Aerobic exercise has been found to be related to increases in the levels of glutamate and GABA in the brain. GABA is an inhibitory neurotransmitter that dampens the anxiety response and levels of glutamate, whether low or high and depending on which part of the brain, has been associated with anxiety and depression.

 

The findings are preliminary and the mechanisms still not thoroughly understood, but the finding that exercise is associated with changes in the brain is promising. 

 

Relaxation

 

There are a variety of relaxation exercises that have been developed to manage anxiety by slowing our breathing, relaxing our muscles, and calming our mind. Relaxation exercises can involve tensing and releasing muscles, visualization, meditation, yoga, or breathing exercises.

 

The goal is to find the relaxation exercise that works best for you, and the only way to make that decision is to try various relaxation exercises.

 

Breathing Retraining

 

Because of the relationship between breathing and anxiety, many treatments for anxiety disorders involve breathing retraining.
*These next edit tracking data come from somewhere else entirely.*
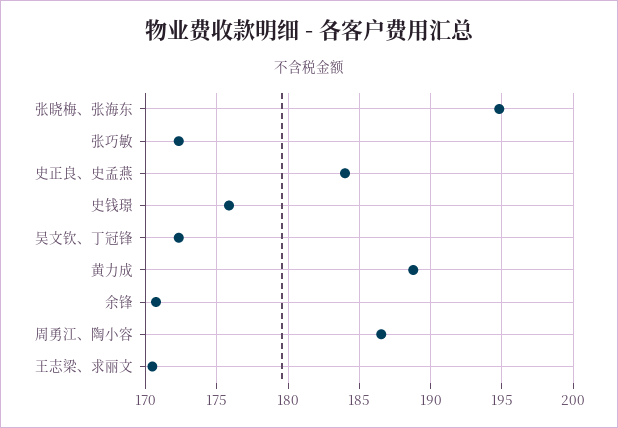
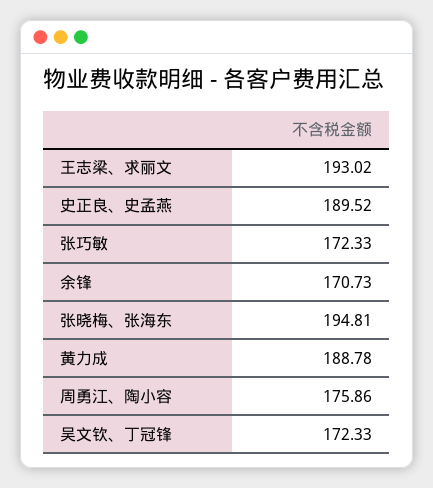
  {
    "张晓梅、张海东": 194.81,
    "张巧敏": 172.33,
-   "史正良、史孟燕": 184,
+   "史正良、史孟燕": 189.52,
-   "史钱璟": 176,
    "吴文钦、丁冠锋": 172.33,
    "黄力成": 188.78,
    "余锋": 170.73,
-   "周勇江、陶小容": 186.5,
+   "周勇江、陶小容": 175.86,
-   "王志梁、求丽文": 170.5
+   "王志梁、求丽文": 193.02
  }

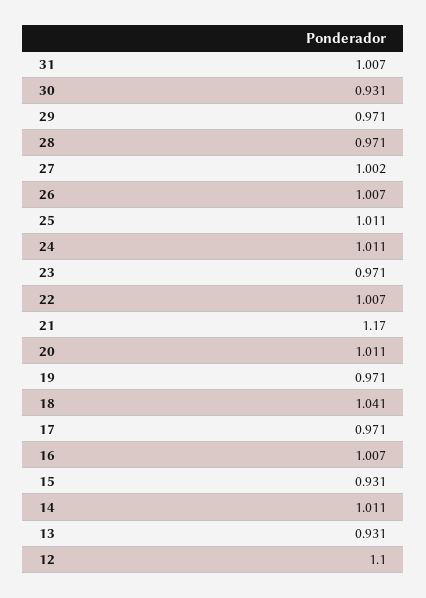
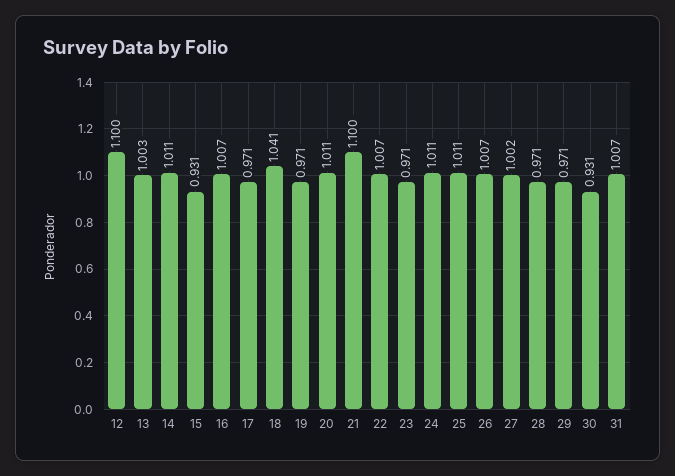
  {
    "31": 1.007,
    "30": 0.931,
    "29": 0.971,
    "28": 0.971,
    "27": 1.002,
    "26": 1.007,
    "25": 1.011,
    "24": 1.011,
    "23": 0.971,
    "22": 1.007,
-   "21": 1.17,
+   "21": 1.1,
    "20": 1.011,
    "19": 0.971,
    "18": 1.041,
    "17": 0.971,
    "16": 1.007,
    "15": 0.931,
    "14": 1.011,
-   "13": 0.931,
+   "13": 1.003,
    "12": 1.1
  }

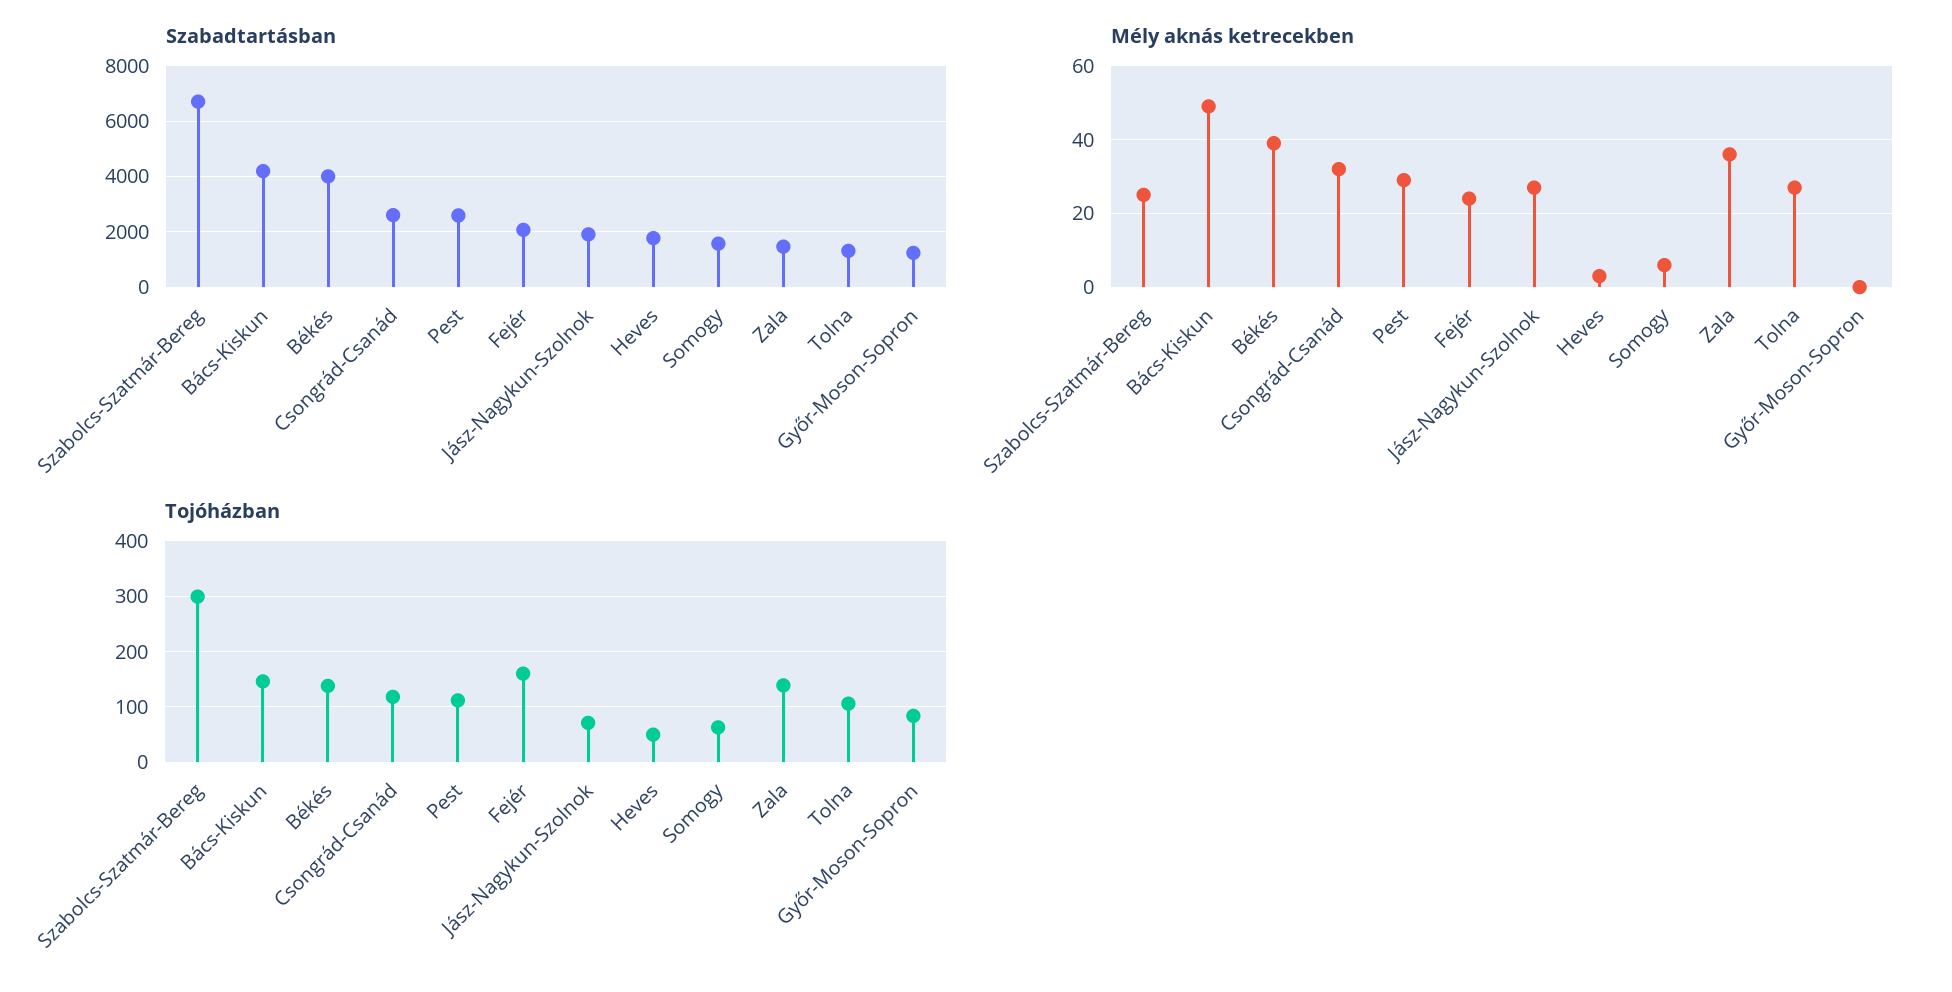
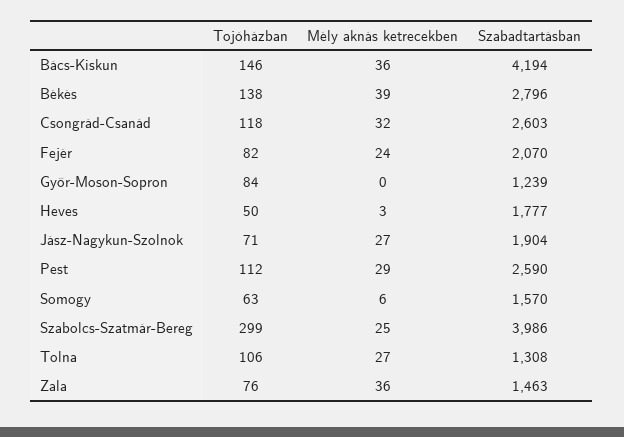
  {
    "Szabadtartásban": {
-     "Szabolcs-Szatmár-Bereg": 6750,
+     "Szabolcs-Szatmár-Bereg": 3986,
      "Bács-Kiskun": 4194,
-     "Békés": 4000,
+     "Békés": 2796,
      "Csongrád-Csanád": 2603,
      "Pest": 2590,
      "Fejér": 2070,
      "Jász-Nagykun-Szolnok": 1904,
      "Heves": 1777,
      "Somogy": 1570,
      "Zala": 1463,
      "Tolna": 1308,
      "Győr-Moson-Sopron": 1239
    },
    "Mély aknás ketrecekben": {
      "Szabolcs-Szatmár-Bereg": 25,
-     "Bács-Kiskun": 50,
+     "Bács-Kiskun": 36,
      "Békés": 39,
      "Csongrád-Csanád": 32,
      "Pest": 29,
      "Fejér": 24,
      "Jász-Nagykun-Szolnok": 27,
      "Heves": 3,
      "Somogy": 6,
      "Zala": 36,
      "Tolna": 27,
      "Győr-Moson-Sopron": 0
    },
    "Tojóházban": {
      "Szabolcs-Szatmár-Bereg": 299,
      "Bács-Kiskun": 146,
      "Békés": 138,
      "Csongrád-Csanád": 118,
      "Pest": 112,
-     "Fejér": 160,
+     "Fejér": 82,
      "Jász-Nagykun-Szolnok": 71,
      "Heves": 50,
      "Somogy": 63,
-     "Zala": 140,
+     "Zala": 76,
      "Tolna": 106,
      "Győr-Moson-Sopron": 84
    }
  }

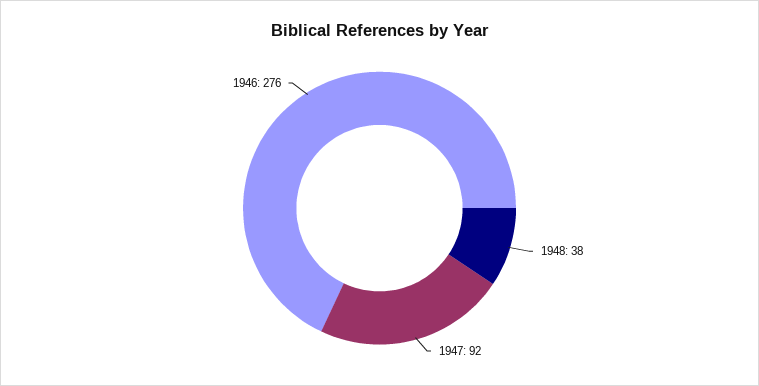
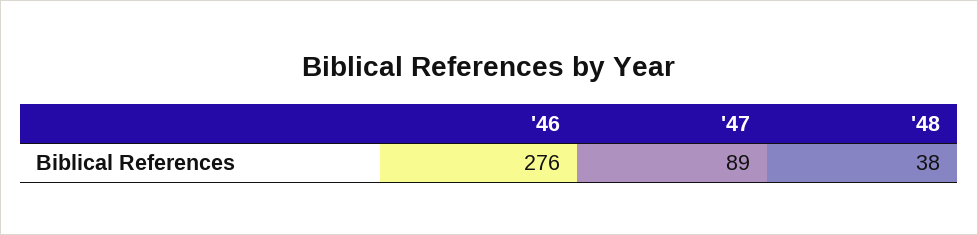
  {
    "1948": 38,
-   "1947": 92,
+   "1947": 89,
    "1946": 276
  }

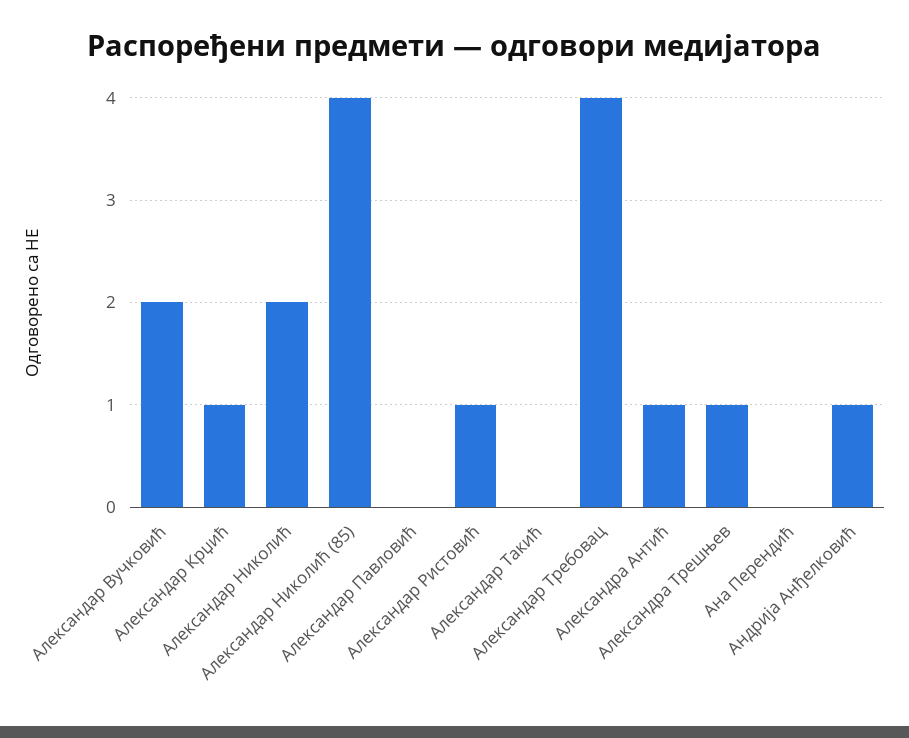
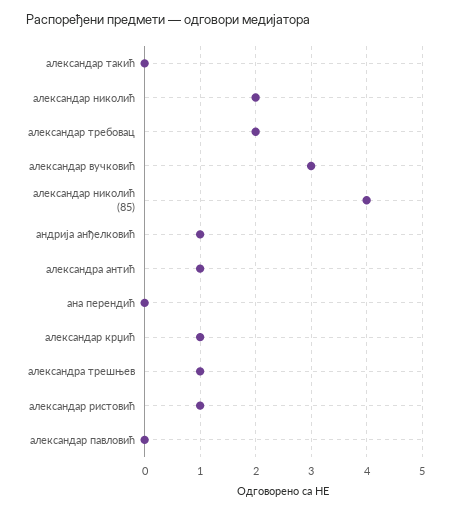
  {
-   "Александар Вучковић": 2,
+   "Александар Вучковић": 3,
    "Александар Крџић": 1,
    "Александар Николић": 2,
    "Александар Николић (85)": 4,
    "Александар Павловић": 0,
    "Александар Ристовић": 1,
    "Александар Такић": 0,
-   "Александар Требовац": 4,
+   "Александар Требовац": 2,
    "Александра Антић": 1,
    "Александра Трешњев": 1,
    "Ана Перендић": 0,
    "Андрија Анђелковић": 1
  }

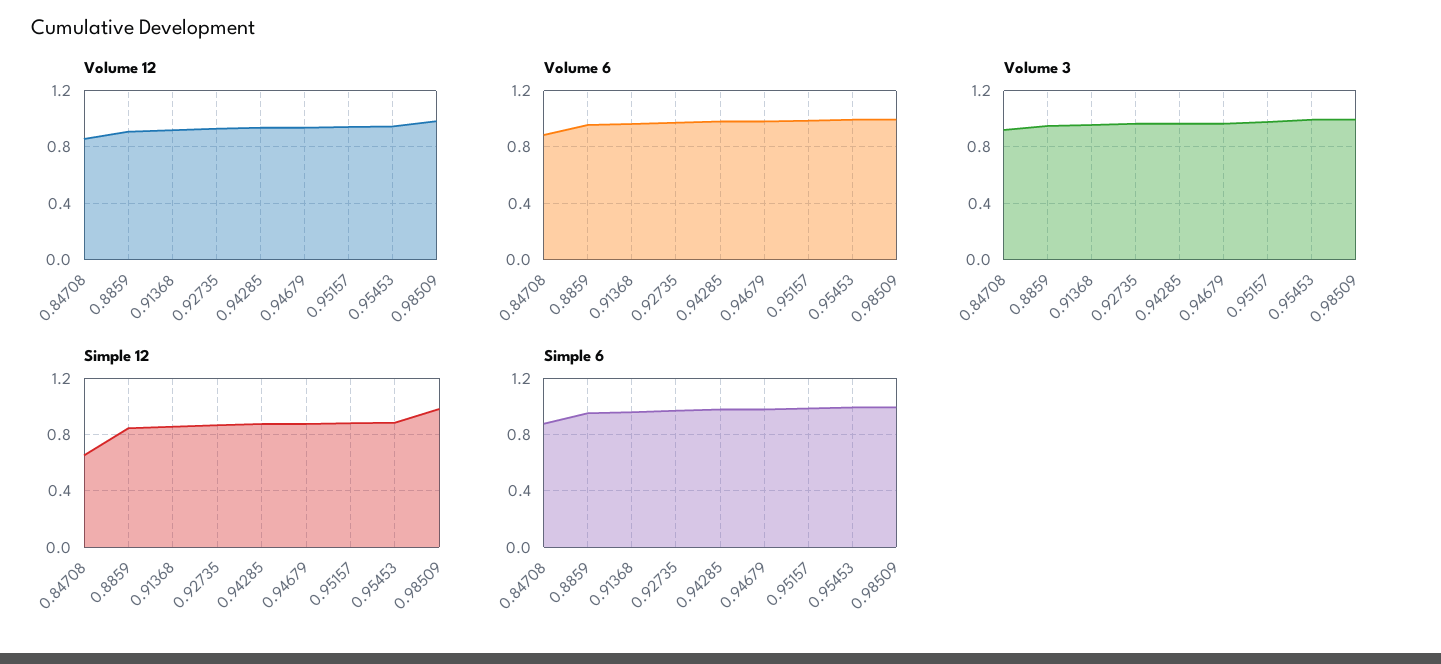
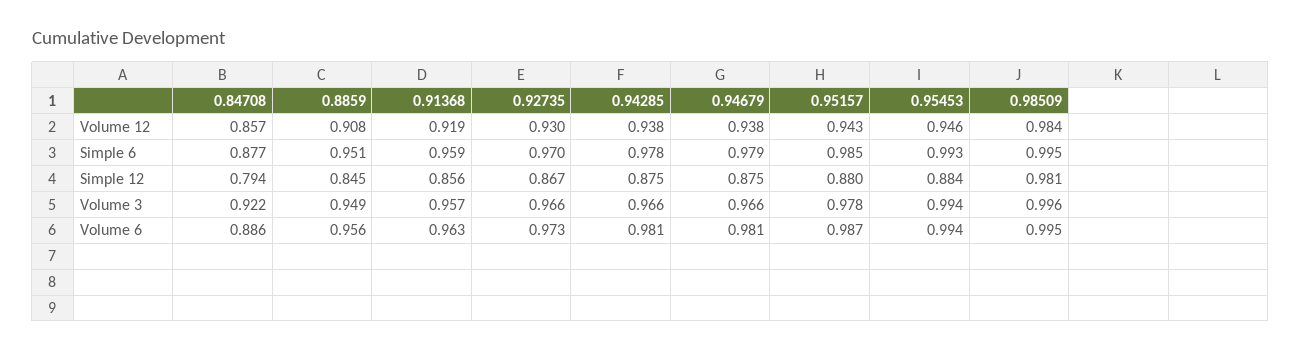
  {
    "Volume 12": {
      "0.84708": 0.857,
      "0.8859": 0.908,
      "0.91368": 0.919,
      "0.92735": 0.93,
      "0.94285": 0.938,
      "0.94679": 0.938,
      "0.95157": 0.943,
      "0.95453": 0.946,
      "0.98509": 0.984
    },
    "Volume 6": {
      "0.84708": 0.886,
      "0.8859": 0.956,
      "0.91368": 0.963,
      "0.92735": 0.973,
      "0.94285": 0.981,
      "0.94679": 0.981,
      "0.95157": 0.987,
      "0.95453": 0.994,
      "0.98509": 0.995
    },
    "Volume 3": {
      "0.84708": 0.922,
      "0.8859": 0.949,
      "0.91368": 0.957,
      "0.92735": 0.966,
      "0.94285": 0.966,
      "0.94679": 0.966,
      "0.95157": 0.978,
      "0.95453": 0.994,
      "0.98509": 0.996
    },
    "Simple 12": {
-     "0.84708": 0.65,
+     "0.84708": 0.794,
      "0.8859": 0.845,
      "0.91368": 0.856,
      "0.92735": 0.867,
      "0.94285": 0.875,
      "0.94679": 0.875,
      "0.95157": 0.88,
      "0.95453": 0.884,
      "0.98509": 0.981
    },
    "Simple 6": {
      "0.84708": 0.877,
      "0.8859": 0.951,
      "0.91368": 0.959,
      "0.92735": 0.97,
      "0.94285": 0.978,
      "0.94679": 0.979,
      "0.95157": 0.985,
      "0.95453": 0.993,
      "0.98509": 0.995
    }
  }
Breathing retraining refers to teaching clients how to breathe from their diaphragm, or from their bellies, vs their chest.

 

Breathing retraining also involves learning how to slow the breath cycle to about 6 breaths per minute, or 10-second breaths. Often, this can be done by imagining breathing through the nose (smelling the flowers) and then breathing out through pursed lips (blowing out the candles) and imagining that you are breathing into your belly, filling up a balloon that expands and pushes up your belly.

 

Before you decide a certain strategy is not effective, remember that these are skills that need to be developed. Our brains are like a muscle that needs to be trained, and just as in physical exercise, the more you do it, the better you become at it.

 

Eventually, just closing your eyes, setting your mind to examine your thoughts, and settling into a relaxing pose may be able to encourage an automatic relaxation response in your body.